- [EXERCISE REQUIREMENTS]
According to the text on hearing aid ear molds, how long does making impressions of your ears take?

What are Ear Molds for hearing aids?
When a hearing loss patient selects a hearing aid style—such as BTE (Behind The Ear) hearing aids, RIC, CIC, or OPEN FIT—custom-fit earmolds (Ear Molds) are often needed to ensure the best performance, staying in the ear, keeping out noise and giving comfort, especially in noisy situations.
An open tube/tip doesn’t keep the noise out, but an ear mold can. An ear mold is a piece of plastic, acrylic, silicone rubber or other material shaped to fit a patient’s ear canal, and/or the outer ear structure (concha) surrounding the ear canal.
Ear mold styles vary according to level of hearing loss, and the style of hearing aid with which they’re paired. In many cases, ear molds sit inside the ear canal, hidden from view. Other times, lab ear molds sit in the concha bowl as well as in the ear canal.If you require a custom ear mold, your hearing care professional will take an impression of your ear canal and outer ear using a quick-setting plastic or silicone-like substance. The ear impression is sent to a specialty lab where it’s turned into a replica of your ear shape.
A good Custom Ear mold can greatly enhance your listening experience. Custom Ear molds are used with Behind-The-Ear hearing aids and Body worn hearing Aids. They are the solution for many common hearing aid problems.
THERE ARE 2 WAYS TO MAKE A CUSTOM EAR MOLD FOR YOUR HEARING AID.
First, DIY (Do It Yourself) https://earmolds.info/earmold-kits
2nd, have your hearing aid provider make an impression of your ear and send it to a remote ear mold lab. In order to have a custom earmold made by your Dealer/ provider, Specialist or Audiologist, they need to have impressions of your ear. Making impressions of your ears takes about 15 – 20 minutes.

[Camera calibration data]
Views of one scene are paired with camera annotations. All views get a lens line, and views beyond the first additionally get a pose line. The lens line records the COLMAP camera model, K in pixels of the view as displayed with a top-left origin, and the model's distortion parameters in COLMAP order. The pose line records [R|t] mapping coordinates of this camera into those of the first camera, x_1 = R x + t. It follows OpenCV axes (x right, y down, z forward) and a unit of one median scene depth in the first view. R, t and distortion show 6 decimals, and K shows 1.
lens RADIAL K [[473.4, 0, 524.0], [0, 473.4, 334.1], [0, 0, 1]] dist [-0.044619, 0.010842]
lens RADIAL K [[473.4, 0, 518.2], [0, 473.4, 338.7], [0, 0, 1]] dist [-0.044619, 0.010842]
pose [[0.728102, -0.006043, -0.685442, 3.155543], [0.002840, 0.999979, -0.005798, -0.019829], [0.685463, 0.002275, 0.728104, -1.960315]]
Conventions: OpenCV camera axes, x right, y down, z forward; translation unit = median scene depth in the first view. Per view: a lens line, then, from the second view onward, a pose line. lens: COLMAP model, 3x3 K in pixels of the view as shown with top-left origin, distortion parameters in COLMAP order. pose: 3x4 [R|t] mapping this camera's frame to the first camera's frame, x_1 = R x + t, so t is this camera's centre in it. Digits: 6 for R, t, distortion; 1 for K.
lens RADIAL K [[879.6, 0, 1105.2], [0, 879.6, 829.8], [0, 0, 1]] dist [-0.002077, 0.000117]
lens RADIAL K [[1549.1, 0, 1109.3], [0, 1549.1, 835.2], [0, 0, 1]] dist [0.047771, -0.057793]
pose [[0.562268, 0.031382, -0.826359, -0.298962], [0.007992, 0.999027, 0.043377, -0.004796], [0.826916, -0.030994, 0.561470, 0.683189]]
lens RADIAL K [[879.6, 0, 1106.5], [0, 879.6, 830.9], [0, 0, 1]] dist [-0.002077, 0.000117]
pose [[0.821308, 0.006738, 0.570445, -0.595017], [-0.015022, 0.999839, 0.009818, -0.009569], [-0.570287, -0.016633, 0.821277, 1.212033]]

- [SOLVED EXERCISE]
About 15–20 minutes.